Migraine is a common, chronic, neurovascular disorder characterized by recurrent attacks of headache and associated symptoms. Studies conducted around the world have consistently shown that migraine affects approximately 12–15% of the general adult population. This disorder is widespread across the world, mostly affecting young and middle-aged people, and is two-to three-times more common in women than in men [
1,
2]. Migraine patients differ in their management needs, largely due to the variation in severity of symptoms and their impact on the sufferer. Acute medications are needed by all migraineurs for symptomatic treatment and, for the majority of patients who have infrequent attacks, are the only therapy required. The migraine-specific medications that have become known as the triptans have revolutionized the acute treatment of migraine headache during the past 20 years. Triptans are the first-choice drugs for moderate-to-severe migraine attacks in all the management guidelines published in several countries, including the USA, UK, Italy, Canada, Germany and France. Triptans are selective 5-HT
1B and 5-HT
1D receptor agonists. Seven oral triptan formulations are now available for the treatment of migraine, each with its own characteristic strengths over a range of treatment attributes. Frovatriptan is the newest addition to the triptan class: its mean half-life is 26 h, the longest in the triptan group. The molecule was selected for development based upon its distinctive pharmacologic characteristics, which suggested that it would have the clinical potential for a long duration of action [
3‐
5], and a low likelihood of side effects [
6,
7] and drug interactions [
3,
4,
8,
9]. This therapeutic profile makes this triptan particularly suitable for treating patients whose migraine attacks last a long time, with an associated high risk of headache recurrence. In the new guidelines for controlled trials of drugs in migraine established by the International Headache Society (IHS), relapse (recurrence) is deemed to be a major problem with all effective migraine treatments and should be recorded as an important efficacy index [
10]. Recent trials have confirmed that frovatriptan has the lowest recurrence rate, when compared to other triptans [
6]. Moreover, due to its prolonged duration of action, frovatriptan provides a higher sustained pain response [
11‐
13]. Triptans have shown to be highly effective, well tolerated and the most cost-effective migraine therapy in patients with severe symptoms and disability [
14]. In head to head comparative trials the patients’ preference for one triptan or the other was not linked to pain-free rates.

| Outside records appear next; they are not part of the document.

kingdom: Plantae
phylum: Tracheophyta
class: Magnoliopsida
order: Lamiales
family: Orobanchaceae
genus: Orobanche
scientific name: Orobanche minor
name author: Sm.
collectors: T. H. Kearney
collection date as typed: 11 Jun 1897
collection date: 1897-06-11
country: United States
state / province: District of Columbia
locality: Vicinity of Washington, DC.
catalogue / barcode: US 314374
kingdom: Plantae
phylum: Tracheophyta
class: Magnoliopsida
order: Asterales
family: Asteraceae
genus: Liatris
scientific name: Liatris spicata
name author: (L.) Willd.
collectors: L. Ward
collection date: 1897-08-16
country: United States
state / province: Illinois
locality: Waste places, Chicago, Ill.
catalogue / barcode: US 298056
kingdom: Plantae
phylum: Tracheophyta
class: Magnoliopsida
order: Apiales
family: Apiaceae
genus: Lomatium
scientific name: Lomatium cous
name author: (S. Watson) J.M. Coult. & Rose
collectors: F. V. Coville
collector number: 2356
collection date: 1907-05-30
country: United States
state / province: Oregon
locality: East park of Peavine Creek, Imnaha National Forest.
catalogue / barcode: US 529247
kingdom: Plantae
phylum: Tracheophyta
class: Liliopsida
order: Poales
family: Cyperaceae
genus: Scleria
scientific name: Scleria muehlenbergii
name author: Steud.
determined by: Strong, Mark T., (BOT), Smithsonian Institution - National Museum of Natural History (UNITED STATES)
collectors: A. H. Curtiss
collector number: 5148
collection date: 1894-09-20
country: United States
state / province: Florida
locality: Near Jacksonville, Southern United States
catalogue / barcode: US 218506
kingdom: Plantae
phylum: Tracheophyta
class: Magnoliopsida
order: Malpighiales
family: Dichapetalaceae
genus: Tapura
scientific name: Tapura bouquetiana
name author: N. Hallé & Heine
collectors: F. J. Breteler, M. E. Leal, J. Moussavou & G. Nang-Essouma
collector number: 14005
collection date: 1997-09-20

The drugs showed similar efficacy in the short-term, but frovatriptan seems to be unique in the triptan class, having the longest duration of action and the lowest recurrence rate [
7,
15,
16]. The good long-term efficacy of frovatriptan supports its indication for those patients requiring a prolonged duration of action, with a sustained effect and less side effects [
5‐
7,
15]. Rizatriptan is one of the most widely used triptans for the acute treatment of migraine. A systematic review and meta-analysis of the available triptans conducted in 2001, evaluating 53 double-blind, randomized, placebo-controlled trials, showed rizatriptan to be associated with the highest 2-h pain-free rates [
17]. Rizatriptan is rapidly absorbed after oral administration; the bioavailability is approximately 40-45% and Tmax is about 1–1.5 hours [
18].
The costs due to migraine (episodic and chronic) have been reported in several papers. The impact of migraine is a problem of enormous proportion, both for individual subjects and society [
19]. The total indirect costs were calculated to be 1.1 billion $ per year in the US and more than 3 billion € per year in Europe [
20‐
24]. Comparisons between triptan treatments, in terms of the cost to treat a single attack, were appraised in some European Countries. Whereas in France no difference between cost-efficacy of rizatriptan and frovatriptan was noted, in other three European Countries (Italy, Germany and UK) frovatriptan was shown to be associated with a lower cost per attack, with a significantly lower intake of rescue medications in the 24 hours following the triptan first dose [
25‐
28]. The aim of this study was to compare direct and indirect costs for frovatriptan compared with rizatriptan in the acute treatment of migraine, based on the patients’ preference for one or the other of the comparative drugs.